Sie werden in Begleitung mehrerer Gastmusiker sowie diverser Projektoren und Oszillatoren ihren Space-Sound, gespeist aus dem Zusammenspiel von Rock und Elektronik weniger spielen als vielmehr zelebrieren: psychedelisch, ausladend und über- bis außerirdisch.

Vor fünf Jahren


… gastierte der wunderbare Felix Gebhard mit seiner Band Home Of The Lame in Bremen. Anlass für eine Kurzkritik in der taz:

Ausgerechnet hier

Wenn junge Männer sich mit ihrer Gitarre auf die Bühne stellen, haben sie etwas mitzuteilen. Wenn man Glück hat, geht es nicht bloß darum, dass sich der Musiker in Selbstmitleid suhlt. Bei Flo Fernandez, der den Freitagabend im Römer eröffnete, hielt sich das Glück in Grenzen. Was in den Texten durchschimmerte, ließ sich unter „kreative Kontaktanzeigen“ verbuchen.

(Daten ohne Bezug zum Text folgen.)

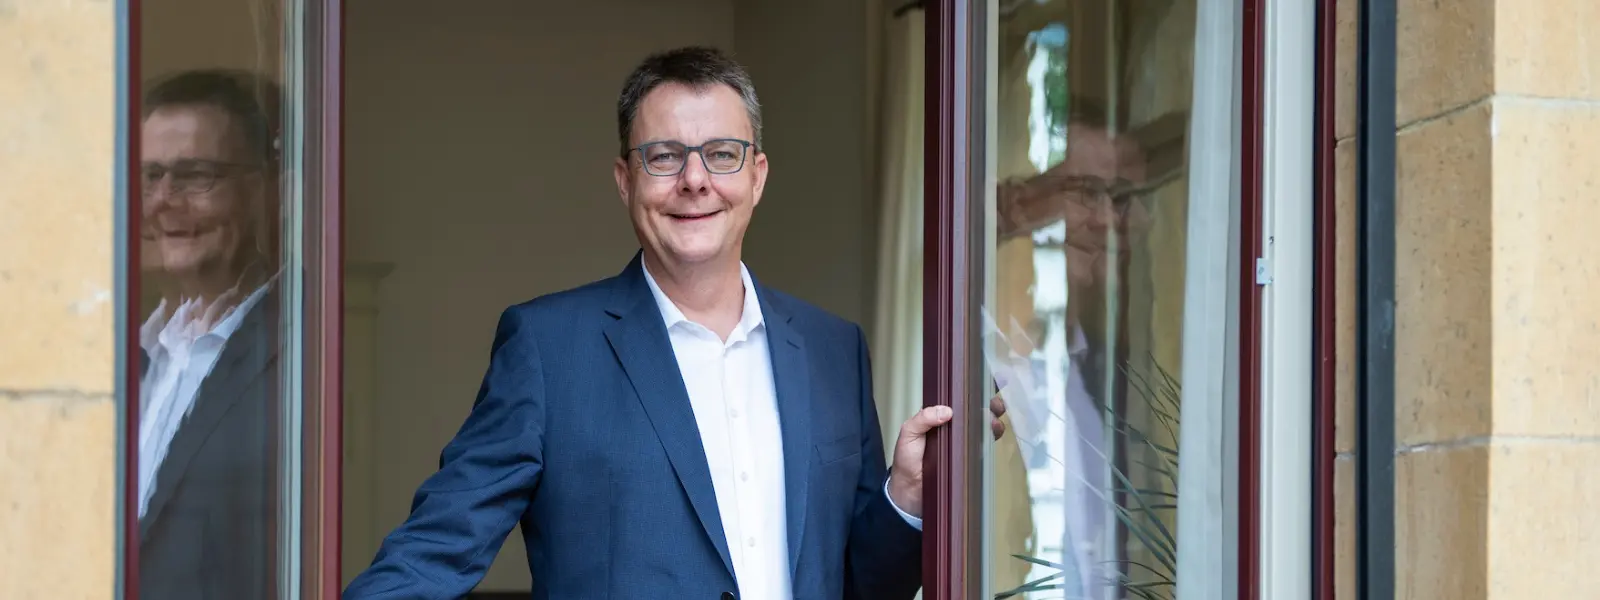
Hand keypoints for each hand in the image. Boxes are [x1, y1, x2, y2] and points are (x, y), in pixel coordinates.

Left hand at [886, 394, 1009, 518]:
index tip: (982, 390)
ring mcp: (963, 442)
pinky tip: (993, 434)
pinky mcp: (970, 457)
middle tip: (995, 406)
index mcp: (938, 417)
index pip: (958, 401)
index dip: (971, 394)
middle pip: (976, 411)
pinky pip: (984, 444)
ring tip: (993, 422)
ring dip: (993, 420)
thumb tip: (947, 411)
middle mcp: (954, 427)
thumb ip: (923, 418)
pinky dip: (992, 437)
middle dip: (989, 405)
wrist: (911, 490)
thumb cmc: (906, 459)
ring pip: (983, 426)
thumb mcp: (908, 433)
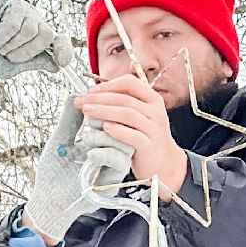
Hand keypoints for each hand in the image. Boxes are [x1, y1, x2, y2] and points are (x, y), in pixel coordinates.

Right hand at [0, 0, 73, 78]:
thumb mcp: (9, 67)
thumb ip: (32, 65)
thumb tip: (56, 66)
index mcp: (36, 38)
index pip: (59, 41)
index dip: (65, 50)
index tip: (62, 62)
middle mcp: (34, 22)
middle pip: (47, 36)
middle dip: (26, 52)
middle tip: (6, 54)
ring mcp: (24, 10)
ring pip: (31, 30)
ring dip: (11, 45)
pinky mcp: (11, 3)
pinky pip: (15, 24)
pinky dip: (1, 38)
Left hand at [22, 100, 134, 244]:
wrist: (48, 199)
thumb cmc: (52, 172)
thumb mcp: (60, 138)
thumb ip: (69, 119)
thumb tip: (74, 95)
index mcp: (100, 140)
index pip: (115, 117)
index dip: (106, 104)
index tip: (87, 100)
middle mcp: (110, 151)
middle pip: (125, 127)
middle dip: (106, 116)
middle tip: (87, 117)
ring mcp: (113, 167)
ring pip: (126, 143)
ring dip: (105, 136)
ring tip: (86, 138)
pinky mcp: (113, 180)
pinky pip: (121, 162)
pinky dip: (105, 153)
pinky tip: (89, 153)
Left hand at [74, 74, 187, 199]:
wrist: (163, 163)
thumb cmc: (145, 138)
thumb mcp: (138, 117)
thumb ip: (122, 105)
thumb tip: (93, 97)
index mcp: (152, 100)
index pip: (130, 83)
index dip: (109, 85)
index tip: (91, 91)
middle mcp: (155, 112)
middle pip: (125, 99)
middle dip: (100, 99)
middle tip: (82, 102)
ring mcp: (154, 129)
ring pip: (128, 114)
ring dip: (104, 111)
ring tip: (87, 112)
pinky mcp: (149, 146)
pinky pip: (133, 136)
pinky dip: (118, 130)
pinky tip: (105, 128)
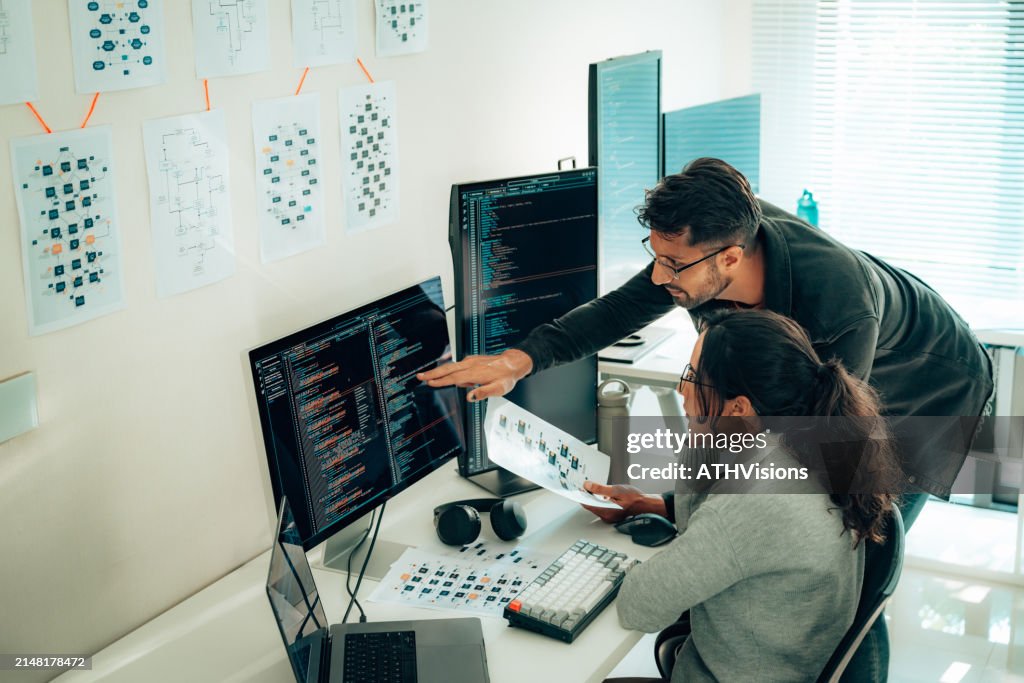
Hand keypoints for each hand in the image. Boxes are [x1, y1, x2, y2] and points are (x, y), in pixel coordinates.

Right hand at [416, 349, 532, 401]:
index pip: (455, 378)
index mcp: (476, 373)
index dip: (442, 381)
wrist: (512, 362)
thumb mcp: (499, 389)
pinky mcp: (471, 360)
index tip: (430, 383)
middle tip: (420, 376)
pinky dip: (447, 369)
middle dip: (433, 373)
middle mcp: (471, 365)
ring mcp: (470, 361)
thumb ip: (484, 393)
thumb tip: (470, 397)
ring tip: (426, 375)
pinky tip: (445, 374)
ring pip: (450, 366)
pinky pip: (456, 365)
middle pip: (448, 369)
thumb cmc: (506, 377)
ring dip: (437, 370)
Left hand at [581, 481, 666, 522]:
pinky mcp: (612, 515)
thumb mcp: (616, 490)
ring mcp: (609, 517)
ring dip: (593, 497)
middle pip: (590, 505)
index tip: (578, 488)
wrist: (647, 505)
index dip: (581, 495)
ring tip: (593, 488)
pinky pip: (601, 507)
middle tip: (585, 485)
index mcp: (607, 511)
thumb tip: (587, 486)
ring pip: (595, 506)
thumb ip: (600, 488)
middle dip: (587, 495)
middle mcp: (607, 516)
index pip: (587, 504)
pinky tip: (602, 494)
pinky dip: (599, 500)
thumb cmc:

Bei Home Of The Lame sah das schon anders aus. Die Band existiert in der aktuellen Besetzung noch nicht lange. Gleichwohl klang ihr Set gut abgehangen. Auch Felix Gebhardts Songs hängen romantischen Idealen nach, durchwachten Nächten, fernen Freundschaften. Aber sie rühren durch ihre Direktheit ebenso an wie durch ausgewogene Kompositionen. Dass er dabei sehr amerikanisch klingt, sich an Country und Folk Rock orientiert und auf Englisch textet, wirkt dabei nie aufgesetzt.

In langen Jahren hat sich Gebhardt das Genre vom Punk kommend erarbeitet. Evan Dando (Lemonheads) ist im Hintergrund ebenso zu hören, wie Country-Rock-Ikone Gram Parsons. Überwiegend spielten Home Of The Lame die Songs des empfehlenswerten aktuellen Albums „Here, Of All Places“. Mit „The Kids Are Alright“ von The Who entließ die Band ihr Publikum in die Independent-Disco, die beim letzten Ton übergangslos einsetzte – nicht schön, aber das ist eine andere Geschichte.